You’re immortal in the multiverse. - lavoie
https://medium.com/p/ae321074a20f

======
thenerdfiles
"Your" mind and "my" mind are not discrete entities, under the description of
quantum systems.[0][1].

    
    
        When you measure the fluorescence lifetime of ruby, for 
        instance, you only measure the presence of emitted photons 
        on a quantum physical way, which implies the collapse of 
        the system’s quantum state, but you measure the time at 
        which the photodetector gets activated by simultaneously 
        reading a clock in a classical way. That is a very strange 
        feature of the quantum/classical dichotomy of the 
        Copenhagen interpretation, and it leaves one very basic 
        question completely open: There is no way to predict 
        quantum physically when the quantum measurement 
        process and the collapse of the quantum state will take place, 
        or even to find out the time distribution of the measurement 
        process in a statistical way.
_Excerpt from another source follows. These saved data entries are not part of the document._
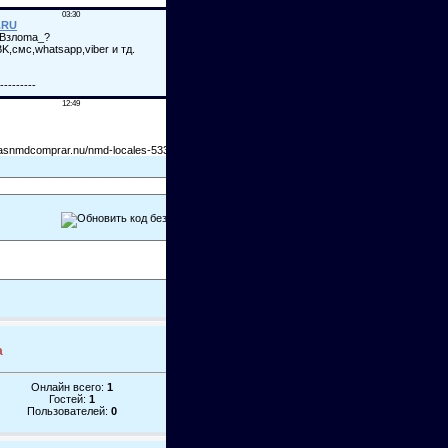
а
Онлайн всего:
1
Гостей:
1
Пользователей:
0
The Copenhagen interpretation 
        only defines the statistical distribution of the possible 
        measurement results assuming a measurement is being 
        performed at a given time, but doesn’t tell anything about the 
        conditions under which a quantum measurement will actually 
        happen – basically because measuring is considered as an act 
        taking place in the classical world, which escapes quantum 
        physical description.[2]
    

[0]: "You and I". Sebastian Rödl. Universität Basel.
[https://dl.dropboxusercontent.com/u/47805860/Articles/Roedl_...](https://dl.dropboxusercontent.com/u/47805860/Articles/Roedl_youandI.pdf)

[1]: "Quantum". Aha Hah.
[https://gomockingbird.com/mockingbird/#xl6a68x/NLd6c9](https://gomockingbird.com/mockingbird/#xl6a68x/NLd6c9)

[2]: "Quantum Ethics". Sébastien Fauvel. [https://github.com/quantum-
ethics/quantum-ethics](https://github.com/quantum-ethics/quantum-ethics)

------
notastartup
extremely interesting read. if the building blocks of all matter can exist in
infinite number of states at the same time, isn't it also possible on the
macroscopic level? Why would it be only restricted under a microscope?